PROVIDED DATA ::

•••

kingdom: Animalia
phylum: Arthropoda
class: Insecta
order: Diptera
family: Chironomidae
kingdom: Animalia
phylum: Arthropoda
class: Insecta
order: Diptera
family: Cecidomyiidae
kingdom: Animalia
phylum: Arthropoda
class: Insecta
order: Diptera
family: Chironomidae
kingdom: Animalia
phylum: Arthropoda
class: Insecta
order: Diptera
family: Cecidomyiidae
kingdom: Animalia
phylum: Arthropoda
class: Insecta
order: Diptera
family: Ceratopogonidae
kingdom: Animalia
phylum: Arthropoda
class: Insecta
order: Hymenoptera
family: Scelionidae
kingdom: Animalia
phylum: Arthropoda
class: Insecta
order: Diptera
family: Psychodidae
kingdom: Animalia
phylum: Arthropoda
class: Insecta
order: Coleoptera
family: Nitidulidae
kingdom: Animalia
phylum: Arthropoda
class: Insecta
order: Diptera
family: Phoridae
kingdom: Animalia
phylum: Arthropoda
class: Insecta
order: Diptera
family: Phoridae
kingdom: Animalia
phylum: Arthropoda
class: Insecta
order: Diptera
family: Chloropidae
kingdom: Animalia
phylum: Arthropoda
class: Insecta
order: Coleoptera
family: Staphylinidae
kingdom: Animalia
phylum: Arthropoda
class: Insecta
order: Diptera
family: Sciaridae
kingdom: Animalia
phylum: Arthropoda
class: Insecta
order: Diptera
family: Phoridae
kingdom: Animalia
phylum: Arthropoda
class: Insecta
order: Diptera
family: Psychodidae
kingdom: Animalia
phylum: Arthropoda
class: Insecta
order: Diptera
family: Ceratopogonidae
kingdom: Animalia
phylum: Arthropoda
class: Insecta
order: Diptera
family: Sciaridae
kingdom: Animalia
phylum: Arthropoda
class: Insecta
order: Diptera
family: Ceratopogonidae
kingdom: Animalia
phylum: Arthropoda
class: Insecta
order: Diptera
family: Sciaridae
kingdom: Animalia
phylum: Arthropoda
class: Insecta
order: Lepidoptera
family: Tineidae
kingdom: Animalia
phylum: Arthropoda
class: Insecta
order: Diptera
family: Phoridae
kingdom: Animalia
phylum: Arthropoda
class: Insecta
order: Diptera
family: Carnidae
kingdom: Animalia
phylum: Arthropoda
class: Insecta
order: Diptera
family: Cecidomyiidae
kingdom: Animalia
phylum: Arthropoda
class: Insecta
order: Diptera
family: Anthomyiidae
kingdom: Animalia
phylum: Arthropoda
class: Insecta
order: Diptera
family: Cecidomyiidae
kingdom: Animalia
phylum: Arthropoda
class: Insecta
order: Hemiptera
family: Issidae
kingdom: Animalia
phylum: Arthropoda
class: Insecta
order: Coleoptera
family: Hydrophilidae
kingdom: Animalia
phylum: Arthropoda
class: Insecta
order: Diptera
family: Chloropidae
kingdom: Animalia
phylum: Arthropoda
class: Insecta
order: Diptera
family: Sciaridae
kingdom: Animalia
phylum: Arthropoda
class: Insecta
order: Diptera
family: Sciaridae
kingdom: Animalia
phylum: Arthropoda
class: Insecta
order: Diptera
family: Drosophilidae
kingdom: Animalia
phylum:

•••

EXERCISE :: Put every line of the listing above into a Markdown table with the columns Row and Line. Number the lines in order and leave out any blank ones.

WORKED SOLUTION ::
| Row | Line |
|---|---|
| 1 | kingdom: Animalia |
| 2 | phylum: Arthropoda |
| 3 | class: Insecta |
| 4 | order: Diptera |
| 5 | family: Chironomidae |
| 6 | kingdom: Animalia |
| 7 | phylum: Arthropoda |
| 8 | class: Insecta |
| 9 | order: Diptera |
| 10 | family: Cecidomyiidae |
| 11 | kingdom: Animalia |
| 12 | phylum: Arthropoda |
| 13 | class: Insecta |
| 14 | order: Diptera |
| 15 | family: Chironomidae |
| 16 | kingdom: Animalia |
| 17 | phylum: Arthropoda |
| 18 | class: Insecta |
| 19 | order: Diptera |
| 20 | family: Cecidomyiidae |
| 21 | kingdom: Animalia |
| 22 | phylum: Arthropoda |
| 23 | class: Insecta |
| 24 | order: Diptera |
| 25 | family: Ceratopogonidae |
| 26 | kingdom: Animalia |
| 27 | phylum: Arthropoda |
| 28 | class: Insecta |
| 29 | order: Hymenoptera |
| 30 | family: Scelionidae |
| 31 | kingdom: Animalia |
| 32 | phylum: Arthropoda |
| 33 | class: Insecta |
| 34 | order: Diptera |
| 35 | family: Psychodidae |
| 36 | kingdom: Animalia |
| 37 | phylum: Arthropoda |
| 38 | class: Insecta |
| 39 | order: Coleoptera |
| 40 | family: Nitidulidae |
| 41 | kingdom: Animalia |
| 42 | phylum: Arthropoda |
| 43 | class: Insecta |
| 44 | order: Diptera |
| 45 | family: Phoridae |
| 46 | kingdom: Animalia |
| 47 | phylum: Arthropoda |
| 48 | class: Insecta |
| 49 | order: Diptera |
| 50 | family: Phoridae |
| 51 | kingdom: Animalia |
| 52 | phylum: Arthropoda |
| 53 | class: Insecta |
| 54 | order: Diptera |
| 55 | family: Chloropidae |
| 56 | kingdom: Animalia |
| 57 | phylum: Arthropoda |
| 58 | class: Insecta |
| 59 | order: Coleoptera |
| 60 | family: Staphylinidae |
| 61 | kingdom: Animalia |
| 62 | phylum: Arthropoda |
| 63 | class: Insecta |
| 64 | order: Diptera |
| 65 | family: Sciaridae |
| 66 | kingdom: Animalia |
| 67 | phylum: Arthropoda |
| 68 | class: Insecta |
| 69 | order: Diptera |
| 70 | family: Phoridae |
| 71 | kingdom: Animalia |
| 72 | phylum: Arthropoda |
| 73 | class: Insecta |
| 74 | order: Diptera |
| 75 | family: Psychodidae |
| 76 | kingdom: Animalia |
| 77 | phylum: Arthropoda |
| 78 | class: Insecta |
| 79 | order: Diptera |
| 80 | family: Ceratopogonidae |
| 81 | kingdom: Animalia |
| 82 | phylum: Arthropoda |
| 83 | class: Insecta |
| 84 | order: Diptera |
| 85 | family: Sciaridae |
| 86 | kingdom: Animalia |
| 87 | phylum: Arthropoda |
| 88 | class: Insecta |
| 89 | order: Diptera |
| 90 | family: Ceratopogonidae |
| 91 | kingdom: Animalia |
| 92 | phylum: Arthropoda |
| 93 | class: Insecta |
| 94 | order: Diptera |
| 95 | family: Sciaridae |
| 96 | kingdom: Animalia |
| 97 | phylum: Arthropoda |
| 98 | class: Insecta |
| 99 | order: Lepidoptera |
| 100 | family: Tineidae |
| 101 | kingdom: Animalia |
| 102 | phylum: Arthropoda |
| 103 | class: Insecta |
| 104 | order: Diptera |
| 105 | family: Phoridae |
| 106 | kingdom: Animalia |
| 107 | phylum: Arthropoda |
| 108 | class: Insecta |
| 109 | order: Diptera |
| 110 | family: Carnidae |
| 111 | kingdom: Animalia |
| 112 | phylum: Arthropoda |
| 113 | class: Insecta |
| 114 | order: Diptera |
| 115 | family: Cecidomyiidae |
| 116 | kingdom: Animalia |
| 117 | phylum: Arthropoda |
| 118 | class: Insecta |
| 119 | order: Diptera |
| 120 | family: Anthomyiidae |
| 121 | kingdom: Animalia |
| 122 | phylum: Arthropoda |
| 123 | class: Insecta |
| 124 | order: Diptera |
| 125 | family: Cecidomyiidae |
| 126 | kingdom: Animalia |
| 127 | phylum: Arthropoda |
| 128 | class: Insecta |
| 129 | order: Hemiptera |
| 130 | family: Issidae |
| 131 | kingdom: Animalia |
| 132 | phylum: Arthropoda |
| 133 | class: Insecta |
| 134 | order: Coleoptera |
| 135 | family: Hydrophilidae |
| 136 | kingdom: Animalia |
| 137 | phylum: Arthropoda |
| 138 | class: Insecta |
| 139 | order: Diptera |
| 140 | family: Chloropidae |
| 141 | kingdom: Animalia |
| 142 | phylum: Arthropoda |
| 143 | class: Insecta |
| 144 | order: Diptera |
| 145 | family: Sciaridae |
| 146 | kingdom: Animalia |
| 147 | phylum: Arthropoda |
| 148 | class: Insecta |
| 149 | order: Diptera |
| 150 | family: Sciaridae |
| 151 | kingdom: Animalia |
| 152 | phylum: Arthropoda |
| 153 | class: Insecta |
| 154 | order: Diptera |
| 155 | family: Drosophilidae |
| 156 | kingdom: Animalia |
| 157 | phylum: |